◆ **Reading passage**
╔══

Desired and required features

• Any models, views and controllers (which are needed to allow application-admins to override default permissions) should be isolated in a mountable engine.
• Whether or not this engine is mounted should be decided in a configuration file, initializer or other kind of option. If this engine is not mounted, the complete override module could be omitted from the loading procedure.
• Easy installation is a must. Life is too short to waste your time jumping through hoops. The gem should come with a generator which installs (and runs) any required migrations and a default config file. This config file should be self-documenting (see the files that Rails generates nowadays for inspiration). We should investigate ways to safeguard this requirement (one possible way is to customize our CI runs to actually install it into a freshly generated application and test that application).
• The "permissions" should be granted in a config file that is runnable code (i.e., an internal DSL).

╚══

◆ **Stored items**
╔══

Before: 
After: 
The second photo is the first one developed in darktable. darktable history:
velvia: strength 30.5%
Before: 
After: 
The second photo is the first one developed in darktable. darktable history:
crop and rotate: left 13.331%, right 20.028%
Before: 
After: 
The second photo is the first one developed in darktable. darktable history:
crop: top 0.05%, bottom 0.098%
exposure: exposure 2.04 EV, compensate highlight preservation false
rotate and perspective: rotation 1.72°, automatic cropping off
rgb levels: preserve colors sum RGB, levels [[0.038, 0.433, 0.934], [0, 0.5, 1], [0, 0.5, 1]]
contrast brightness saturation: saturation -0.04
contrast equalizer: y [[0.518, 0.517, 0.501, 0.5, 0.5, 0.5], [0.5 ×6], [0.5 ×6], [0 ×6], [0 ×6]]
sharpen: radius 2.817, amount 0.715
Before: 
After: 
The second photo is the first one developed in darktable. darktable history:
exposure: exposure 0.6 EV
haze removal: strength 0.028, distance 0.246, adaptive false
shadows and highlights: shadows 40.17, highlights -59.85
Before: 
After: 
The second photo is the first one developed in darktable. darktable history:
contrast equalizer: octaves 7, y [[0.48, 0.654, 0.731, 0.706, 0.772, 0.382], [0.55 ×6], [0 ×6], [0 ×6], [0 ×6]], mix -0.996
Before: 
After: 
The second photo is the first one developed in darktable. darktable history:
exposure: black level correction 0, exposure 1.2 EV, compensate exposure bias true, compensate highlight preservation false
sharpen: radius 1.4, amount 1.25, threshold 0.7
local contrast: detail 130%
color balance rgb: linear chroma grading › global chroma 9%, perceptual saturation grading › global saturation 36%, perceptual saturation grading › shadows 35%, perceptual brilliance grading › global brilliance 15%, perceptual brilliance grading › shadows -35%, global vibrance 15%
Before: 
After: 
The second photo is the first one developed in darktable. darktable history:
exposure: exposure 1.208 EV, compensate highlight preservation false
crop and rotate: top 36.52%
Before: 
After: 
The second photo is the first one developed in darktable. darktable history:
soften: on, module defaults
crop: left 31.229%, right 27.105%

╚══

◆ **Parts of the exercise**
1 – According to the feature list, where should the models, views and controllers that let application-admins override default permissions be isolated?
2 – Repeat the stretch of the feature list from "Desired and required" through "the loading procedure.".
3 – Carry on the list of desired and required features from where it stops.
None of the stored items are needed.

◆ **Answers provided**
1 – In a mountable engine.

2 –
Desired and required features

• Any models, views and controllers (which are needed to allow application-admins to override default permissions) should be isolated in a mountable engine.
• Whether or not this engine is mounted should be decided in a configuration file, initializer or other kind of option. If this engine is not mounted, the complete override module could be omitted from the loading procedure.

3 –
• User-selected permission overrides must immediately take effect, influencing the current state of the application. This is different from Cbac, where all permissions are approved before taking effect when updating the application. This requires care from the developers: their proposed permissions will always take effect, so careless granting is discouraged. A plugin could be developed which provides the same functionality as the Cbac::Pristine files.
• Calling the authorization functionality in controllers must be done by macro methods instead of explicitly calling :before_filter and such. The same thing goes for skipping authorization checks.
• We must be independent of any 'user'/'person'/whatever model. This can be established by a) providing the user as a separate parameter to all roles and b) some kind of dependency injection for the Arrthorizer::Groups feature. The latter require a notion of Membership, but we must work to ensure that the model / ActiveRecord name is in no way hardcoded in our system.